弟子:ずいぶんレトロチックな袋ですね?
師匠:うむ。お前は知らんかも知れんが、これは昔の薬袋なのだ。
弟子:薬袋?ですか。
師匠:そう。昔はこんな袋を使っていたんだね。
弟子:病院で薬をもらう時の白い袋みたいな感じ?
師匠:そうそう。それの民間バージョンだね。
弟子:気が利いてますね。コマーシャル入りで一種の宣伝ってワケですね。
師匠:その通り。これは珍しいよ!
弟子:薬はまだわかるけど、こういう小袋が残ってるってすごいですね。
師匠:いいこと言うねぇ。なかなかないんだよ。
弟子:色んなものが好きな人がいるんですね。
師匠:結構多いんだよ。デザイナーさんとかね。
弟子:なるほど、デザインはすっごくいいですよね。
師匠:デザインはって、何が悪いんだ?小袋批判か!
弟子:いえ、何も。きったねーと思う人がいるんじゃないかと思って。
師匠:知らない人は買わないと思うぞ。
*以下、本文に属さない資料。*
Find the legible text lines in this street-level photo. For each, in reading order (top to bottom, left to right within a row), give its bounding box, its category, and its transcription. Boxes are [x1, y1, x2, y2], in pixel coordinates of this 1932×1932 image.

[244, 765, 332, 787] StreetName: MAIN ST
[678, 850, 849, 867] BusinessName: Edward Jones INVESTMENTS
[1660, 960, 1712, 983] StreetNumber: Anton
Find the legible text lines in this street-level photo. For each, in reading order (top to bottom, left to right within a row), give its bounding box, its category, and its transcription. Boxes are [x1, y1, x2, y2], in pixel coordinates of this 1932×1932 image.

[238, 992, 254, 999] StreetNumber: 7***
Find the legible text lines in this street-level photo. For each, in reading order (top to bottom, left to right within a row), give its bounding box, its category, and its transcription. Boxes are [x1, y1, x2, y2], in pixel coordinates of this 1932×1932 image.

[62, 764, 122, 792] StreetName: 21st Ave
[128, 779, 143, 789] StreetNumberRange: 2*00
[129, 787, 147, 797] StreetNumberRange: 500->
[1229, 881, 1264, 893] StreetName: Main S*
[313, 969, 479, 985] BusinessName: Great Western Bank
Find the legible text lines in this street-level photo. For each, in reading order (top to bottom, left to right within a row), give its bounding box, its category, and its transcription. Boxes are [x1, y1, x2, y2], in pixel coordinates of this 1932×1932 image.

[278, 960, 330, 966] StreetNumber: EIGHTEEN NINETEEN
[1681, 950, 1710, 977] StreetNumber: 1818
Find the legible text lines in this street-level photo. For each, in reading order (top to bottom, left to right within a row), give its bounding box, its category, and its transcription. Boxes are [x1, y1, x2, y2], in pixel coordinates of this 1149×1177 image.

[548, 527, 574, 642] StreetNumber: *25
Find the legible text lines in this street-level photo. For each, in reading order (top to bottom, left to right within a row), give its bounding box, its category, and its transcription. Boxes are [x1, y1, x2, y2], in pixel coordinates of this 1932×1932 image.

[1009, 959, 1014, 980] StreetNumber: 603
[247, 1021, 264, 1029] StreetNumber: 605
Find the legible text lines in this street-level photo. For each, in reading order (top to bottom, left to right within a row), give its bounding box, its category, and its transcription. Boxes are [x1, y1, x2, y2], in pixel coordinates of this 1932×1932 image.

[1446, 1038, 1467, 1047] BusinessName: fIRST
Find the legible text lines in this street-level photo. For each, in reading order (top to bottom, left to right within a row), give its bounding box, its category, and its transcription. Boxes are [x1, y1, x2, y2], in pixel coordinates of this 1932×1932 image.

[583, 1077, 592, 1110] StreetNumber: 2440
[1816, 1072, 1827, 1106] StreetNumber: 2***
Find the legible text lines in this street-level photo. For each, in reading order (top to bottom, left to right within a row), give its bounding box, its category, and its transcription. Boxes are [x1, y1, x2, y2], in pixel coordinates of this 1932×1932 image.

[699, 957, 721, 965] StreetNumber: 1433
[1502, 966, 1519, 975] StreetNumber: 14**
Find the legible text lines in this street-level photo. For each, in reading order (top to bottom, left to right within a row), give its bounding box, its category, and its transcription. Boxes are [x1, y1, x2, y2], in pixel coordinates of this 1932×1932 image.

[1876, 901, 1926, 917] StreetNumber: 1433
古いものだから汚れてるし破れたりもしておる。
弟子:じゃぁ、なんで集めるんですか?
師匠:収集はキレイな物だけを集める事なのか?
弟子:そういうわけじゃないですけど。
師匠:薬袋は面白いぞ。まず、デザインが秀逸。
弟子:まさしく、昭和レトロですね。
師匠:製薬会社の歴史を紐解くも良し、効能書きや言葉使いも興味津々。
弟子:なるほどなるほど。
師匠:封緘の研究なども有意義だしね。
弟子:面白そう。
師匠:商品パッケージの基礎が全て詰まっておる。知らない世界がどんどん広がるぞ。
弟子:どこで売ってるんですか?
師匠:ここ。
弟子:そうじゃなく。
師匠:ほとんど売ってないよ。古物侍に頼むと何とかしてくる。
弟子:あー、あの人ヘンなものばっかり持ってますよね。
師匠:だから、ヘンなものじゃないってば。